Sandra Douglass Morgan

Las Vegas Raiders
- Title: President

Personal information
- Born: April 10, 1978 (age 48) Knob Noster, Missouri, U.S.

Career information
- College: University of Nevada, Las Vegas (William S. Boyd School of Law)

Career history
- Las Vegas Raiders (2022–present) President;

= Sandra Douglass Morgan =

American attorney and sports executive (born 1978)

Sandra Douglass Morgan (born April 10, 1978) is an American attorney and football executive who is the president of the Las Vegas Raiders of the National Football League. She is the first Black and Asian woman to serve as an NFL team president. Douglass Morgan previously served on the Nevada State Athletic Commission and was the chairwoman of the Nevada Gaming Control Board.

==Early life==
Douglass Morgan's father, Gilbert, is a Black American retired United States Air Force veteran. Her mother, Kil Cha, is Korean.

==Education==
Raised in Las Vegas, Douglass Morgan graduated from Eldorado High School, earned a bachelor's in political science and communication from the University of Nevada, Reno in 1999 before graduating from the University of Nevada, Las Vegas William S. Boyd School of Law with a Juris Doctor degree in 2003.

==Professional life==
Initially a defense attorney, Douglass Morgan later became a litigation attorney for The Mirage from 2005 to 2008, was the city attorney for North Las Vegas from 2008 to 2016 becoming the first Black person to hold such a role in Nevada, and director of external affairs for AT&T Services from 2016 to 2019. Later she joined the Nevada State Athletic Commission, the Nevada Gaming Commission and later the Nevada Gaming Control Board in 2019, appointed by Governor Steve Sisolak, becoming the first Black chair. During her tenure she introduced reforms - as the proposal to require to gaming companies to establish written policies against harassment and discrimination towards their own employees based on factors such as sex, race, color, gender identity, and national origin - and was responsible for closing and reopening casinos during the COVID-19 pandemic. In this period she also served in the State COVID-19 task force.

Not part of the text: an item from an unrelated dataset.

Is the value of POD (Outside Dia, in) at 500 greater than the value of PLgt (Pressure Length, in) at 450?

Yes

After leaving the control board Douglass Morgan joined the board of Caesars Entertainment as well as the boards of Fidelity National Financial, Inc., Allegiant Airlines, and Cerberus Cyber Sentinel. Morgan joined the law firm of Covington & Burling LLP as counsel in November 2021 and also ran her own consulting service, Douglass Morgan LLC. In December 2021 Douglass Morgan was also named vice chair of Las Vegas’ host committee for Super Bowl LVIII, which took place at Allegiant Stadium in February 2024.

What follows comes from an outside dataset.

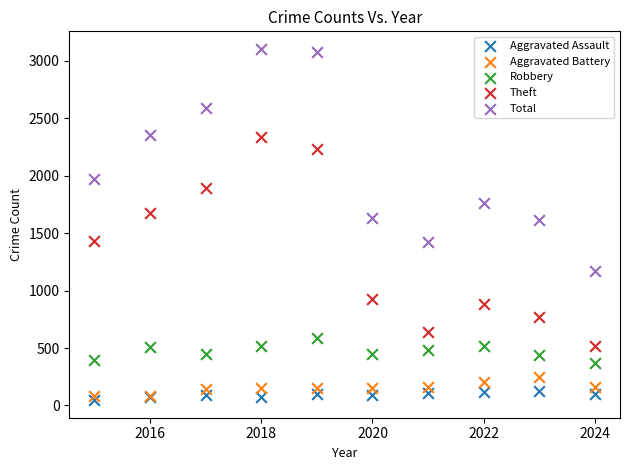

Which series has the widest spread of Y values?

Total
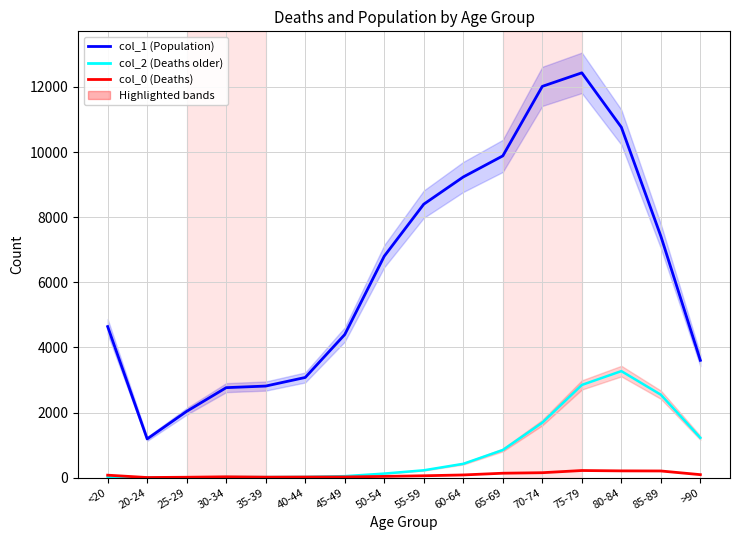

Which series has the largest range (max minus min)?

col_1 (Population)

On July 7, 2022, the Las Vegas Raiders announced Douglass Morgan as the new team president. The hiring made her the first black and asian female team president in the National Football League. She is also the third woman and third African-American in NFL history to become a president of an NFL team.

==Personal life==
Douglass Morgan is married to former Minnesota Vikings and Arizona Cardinals safety Don Morgan. The couple has two children.